I don't think that achieving a constant error bound is always a good thing. We all know that fairness has overhead. If I have 3 threads and 2 processors, and I have a choice between fairly giving each thread 1.0 billion cycles during the next second, or unfairly giving two of them 1.1 billion cycles and giving the other 0.9 billion cycles, then we can have a useful discussion about where we want to draw the line on the fairness/performance tradeoff. On the other hand, if we can give two of them 1.1 billion cycles and still give the other one 1.0 billion cycles, it's madness to waste those 0.2 billion cycles just to avoid user jealousy. The more complex the memory topology of a system, the more "free" cycles you'll get by tolerating short-term unfairness. As a crude heuristic, scaling some fairly low tolerance by log2(NCPUS) seems appropriate, but eventually we should take the boot-time computed migration costs into consideration.
Adding system calls, while great for research, is not something which is done lightly in the published kernel. If we're going to implement a user interface beyond simply interpreting existing priorities more precisely, it would be nice if this was part of a framework with a broader vision, such as a scheduler economy.
Scheduling Algorithm:
The scheduler keeps a set data structures, called Trio groups, to maintain the weight or reservation of each thread group (including one or more threads) and the local weight of each member thread. When scheduling a thread, it consults these data structures and computes (in constant time) a system-wide weight for the thread that represents an equivalent CPU share. Consequently, the scheduling algorithm, DWRR, operates solely based on the system-wide weight (or weight for short, hereafter) of each thread. Having a flat space of system-wide weights for individual threads avoids performing seperate scheduling at each level of the group hierarchy and thus greatly simplies the implementation for group scheduling.
Implementing a flat weight space efficiently is nontrivial. I'm curious to see how you reworked the original patch without global locking.
I had a feeling this patch was originally designed for the O(1) scheduler, and this is why. The old scheduler had expired arrays, so adding a round-expired array wasn't a radical departure from the design. CFS does not have an expired rbtree, so adding one *is* a radical departure from the design. I think we can implement DWRR or something very similar without using this implementation method. Since we've already got a tree of queued tasks, it might be easiest to basically break off one subtree (usually just one task, but not necessarily) and migrate it to a less loaded tree whenever we can reduce the difference between the load on the two trees by at least half. This would prevent both overcorrection and undercorrection.

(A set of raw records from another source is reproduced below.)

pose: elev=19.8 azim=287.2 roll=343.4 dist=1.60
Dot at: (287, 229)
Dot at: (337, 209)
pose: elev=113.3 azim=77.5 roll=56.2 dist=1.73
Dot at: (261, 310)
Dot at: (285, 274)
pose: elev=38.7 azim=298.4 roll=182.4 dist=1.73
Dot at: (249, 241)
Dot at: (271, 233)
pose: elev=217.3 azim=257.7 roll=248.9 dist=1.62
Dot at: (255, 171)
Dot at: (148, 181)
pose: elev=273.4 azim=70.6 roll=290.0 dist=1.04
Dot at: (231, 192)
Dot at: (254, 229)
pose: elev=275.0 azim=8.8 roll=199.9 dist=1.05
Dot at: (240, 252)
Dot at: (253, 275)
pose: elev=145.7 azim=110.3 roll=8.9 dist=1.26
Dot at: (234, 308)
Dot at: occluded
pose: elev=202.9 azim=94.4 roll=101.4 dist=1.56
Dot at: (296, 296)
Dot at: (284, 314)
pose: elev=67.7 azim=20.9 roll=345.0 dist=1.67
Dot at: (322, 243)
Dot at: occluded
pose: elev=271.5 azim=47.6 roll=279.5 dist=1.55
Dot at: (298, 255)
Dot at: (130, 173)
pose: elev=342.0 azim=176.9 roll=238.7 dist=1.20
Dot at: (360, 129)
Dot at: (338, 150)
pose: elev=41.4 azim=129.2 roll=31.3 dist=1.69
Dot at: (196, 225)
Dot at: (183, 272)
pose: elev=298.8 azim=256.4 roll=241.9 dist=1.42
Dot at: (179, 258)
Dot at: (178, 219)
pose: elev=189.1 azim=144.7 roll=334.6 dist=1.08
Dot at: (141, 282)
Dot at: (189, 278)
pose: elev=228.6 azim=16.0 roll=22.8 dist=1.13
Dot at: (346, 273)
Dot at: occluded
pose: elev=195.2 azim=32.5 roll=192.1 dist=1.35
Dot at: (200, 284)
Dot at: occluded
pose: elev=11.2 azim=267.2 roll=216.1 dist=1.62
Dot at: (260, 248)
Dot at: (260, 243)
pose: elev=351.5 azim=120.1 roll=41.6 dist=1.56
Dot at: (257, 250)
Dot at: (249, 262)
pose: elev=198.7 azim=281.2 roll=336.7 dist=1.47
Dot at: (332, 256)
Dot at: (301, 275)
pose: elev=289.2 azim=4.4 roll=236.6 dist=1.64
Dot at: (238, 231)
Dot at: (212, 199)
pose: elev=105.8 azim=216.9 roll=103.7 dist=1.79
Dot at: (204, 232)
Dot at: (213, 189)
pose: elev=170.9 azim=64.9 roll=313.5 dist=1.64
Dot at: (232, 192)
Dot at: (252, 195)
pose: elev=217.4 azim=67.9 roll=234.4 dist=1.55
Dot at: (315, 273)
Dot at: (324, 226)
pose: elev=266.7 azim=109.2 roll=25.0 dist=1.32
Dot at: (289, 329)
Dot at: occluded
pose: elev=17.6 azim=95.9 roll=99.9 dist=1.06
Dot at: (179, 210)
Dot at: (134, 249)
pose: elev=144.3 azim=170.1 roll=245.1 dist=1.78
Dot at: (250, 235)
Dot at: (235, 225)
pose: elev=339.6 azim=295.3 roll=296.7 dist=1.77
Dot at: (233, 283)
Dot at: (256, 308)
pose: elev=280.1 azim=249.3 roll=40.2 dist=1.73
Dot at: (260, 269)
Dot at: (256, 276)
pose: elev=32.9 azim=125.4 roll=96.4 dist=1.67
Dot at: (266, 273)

The idea of rounds was another implementation detail that bothered me. In the old scheduler, quantizing CPU time was a necessary evil. Now that we can account for CPU time with nanosecond resolution, doing things on an as-needed basis seems more appropriate, and should reduce the need for global synchronization.
In summary, I think the accounting is sound, but the enforcement is sub-optimal for the new scheduler. A revision of the algorithm more cognizant of the capabilities and design of the current scheduler would seem to be in order.
I've referenced many times my desire to account for CPU/memory hierarchy in these patches. At present, I'm not sure we have sufficient infrastructure in the kernel to automatically optimize for system topology, but I think whatever design we pursue should have some concept of this hierarchy, even if we end up using a depth-1 tree in the short term while we figure out how to optimize this.